Last year, a politically weakened president, struggling to contend with newly empowered House Republicans, focused on behind-the-scenes negotiations — a series of dysfunctional interactions replete with unreturned phone messages, angry exchanges and bitter feelings. This time, Obama is playing the happy warrior, pushing his views in campaign-style events, such as his kitchen-table chat with a middle-class Falls Church family last week and a planned speech this week in the Detroit area.
Obama has even appeared to enjoy himself at times. The White House produced a video showing Obama tapping away at a laptop and sharing lighthearted moments with aides during a Twitter town hall last week.

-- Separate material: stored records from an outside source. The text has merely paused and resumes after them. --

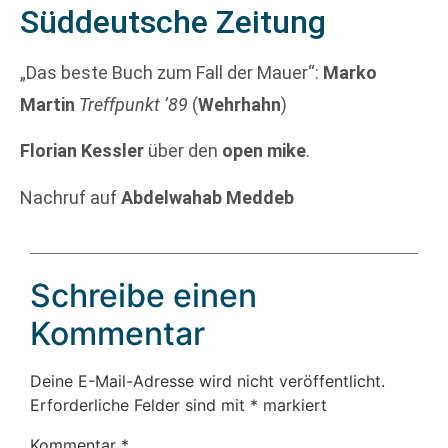
Süddeutsche Zeitung
„Das beste Buch zum Fall der Mauer“:
Marko
Martin
Treffpunkt ’89
(
Wehrhahn
)
Florian Kessler
über den
open mike
.
Nachruf auf
Abdelwahab Meddeb
Schreibe einen
Kommentar
Deine E-Mail-Adresse wird nicht veröffentlicht.
Erforderliche Felder sind mit
*
markiert
Kommentar
*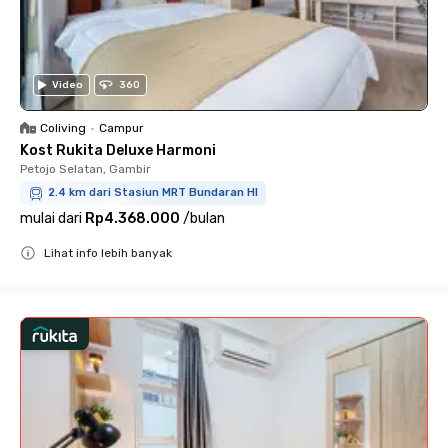
Video
360
Coliving
•
Campur
Kost Rukita Deluxe Harmoni
Petojo Selatan, Gambir
2.4 km dari Stasiun MRT Bundaran HI
mulai dari
Rp4.368.000
/
bulan
Lihat info lebih banyak
Close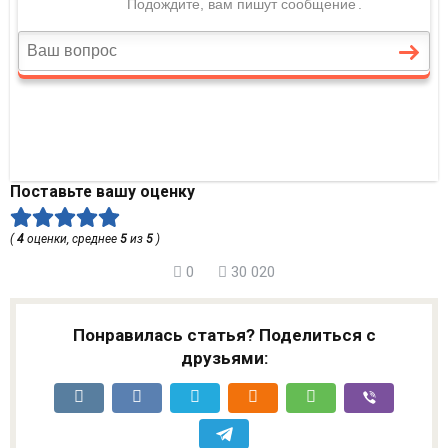
Поставьте вашу оценку
(
4
оценки, среднее
5
из
5
)
0
30 020
Понравилась статья? Поделиться с
друзьями: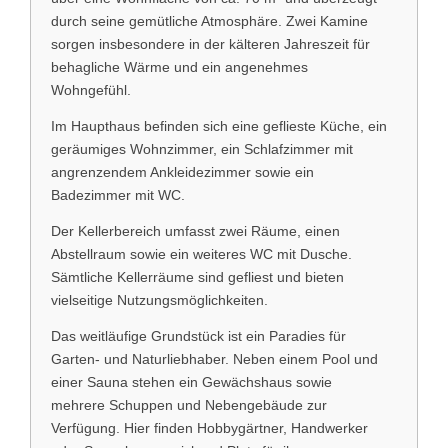
durch seine gemütliche Atmosphäre. Zwei Kamine
sorgen insbesondere in der kälteren Jahreszeit für
behagliche Wärme und ein angenehmes
Wohngefühl.
Im Haupthaus befinden sich eine geflieste Küche, ein
geräumiges Wohnzimmer, ein Schlafzimmer mit
angrenzendem Ankleidezimmer sowie ein
Badezimmer mit WC.
Der Kellerbereich umfasst zwei Räume, einen
Abstellraum sowie ein weiteres WC mit Dusche.
Sämtliche Kellerräume sind gefliest und bieten
vielseitige Nutzungsmöglichkeiten.
Das weitläufige Grundstück ist ein Paradies für
Garten- und Naturliebhaber. Neben einem Pool und
einer Sauna stehen ein Gewächshaus sowie
mehrere Schuppen und Nebengebäude zur
Verfügung. Hier finden Hobbygärtner, Handwerker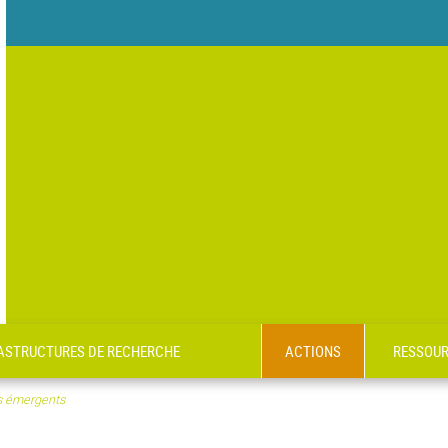
RASTRUCTURES DE RECHERCHE
ACTIONS
RESSOU
s émergents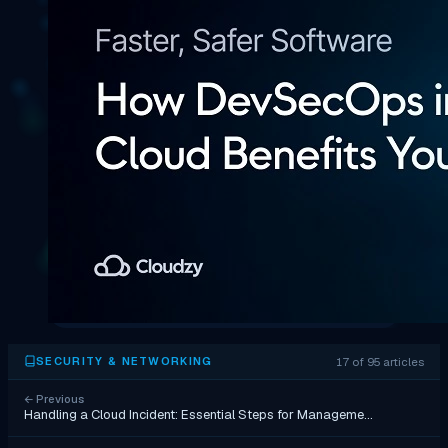
17 of 95 articles
SECURITY & NETWORKING
←
Previous
Handling a Cloud Incident: Essential Steps for Manageme…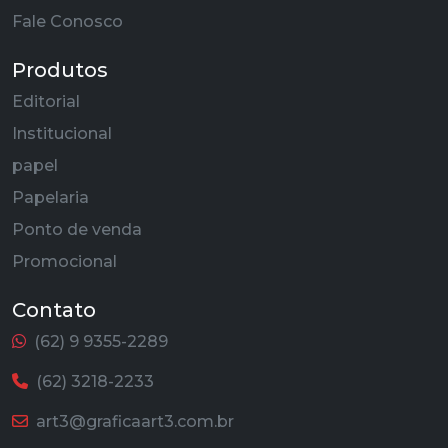
Fale Conosco
Produtos
Editorial
Institucional
papel
Papelaria
Ponto de venda
Promocional
Contato
(62) 9 9355-2289
(62) 3218-2233
art3@graficaart3.com.br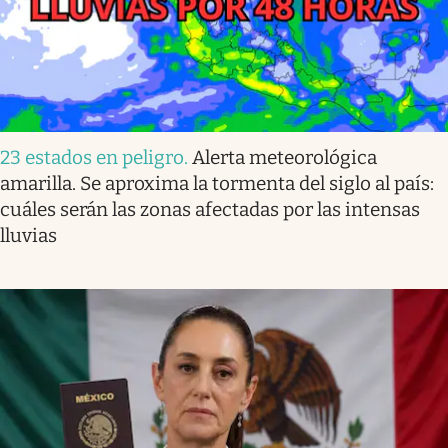
23 estados en peligro
.
Alerta meteorológica
amarilla. Se aproxima la tormenta del siglo al país:
cuáles serán las zonas afectadas por las intensas
lluvias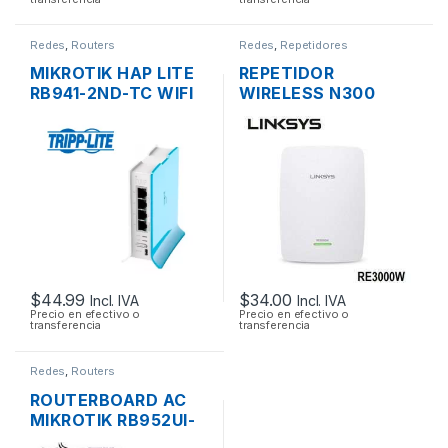
Redes
,
Routers
Redes
,
Repetidores
MIKROTIK HAP LITE
REPETIDOR
RB941-2ND-TC WIFI
WIRELESS N300
150MBPS 2.4GHZ 4
LINKSYS RE3000W
PUERTOS 10/100
DOS ANTENAS 1
PUERTO
10/1000MBPS
$
44.99
$
34.00
Incl. IVA
Incl. IVA
Precio en efectivo o
Precio en efectivo o
transferencia
transferencia
Redes
,
Routers
ROUTERBOARD AC
MIKROTIK RB952UI-
5AC2ND HAP AC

He chose to respond to one participant, Mandi, who described herself as a recent college grad wondering about the impact of budget cuts, saying, “I like her hair.” Then he wrote, using typical Twitter shorthand to fit the 140-character limit: “cuts w/out revenue = reductions in student loans; work/study & college tax credits expire. Bad for growth. like your hair! -bo”
Obama is feeling pressure from his own base, too, particularly those who worry that despite his strong initial stance in recent weeks he will still wind up giving away too much in revenues and entitlement cuts.
Rep. Keith Ellison (D-Minn.), co-chairman of a caucus of about 90 House liberals, has requested a meeting with White House staffers to lay out their concerns, though no meeting has yet been scheduled. Ellison said he was pleased with the president’s apparent “resolve” on the tax-rate question, but hopes he would remain committed in a second term to ambitious spending on infrastructure.
“Now he needs to show resolve to get other stuff done,” Ellison said.
White House aides have told allies that they might push for an “infrastructure bank” that might be funded at least partly with private dollars. If the economy were to begin growing faster, that might pump additional dollars into government coffers that could be used for administration priorities.
Some officials still hope for the chance to expand early childhood education, college aid or expensive programs that might help achieve Obama’s stated goal of helping poor Americans climb up the economic ladder. But, as one outside ally familiar with White House thinking put it, “they’re puzzled as to how to accomplish it.”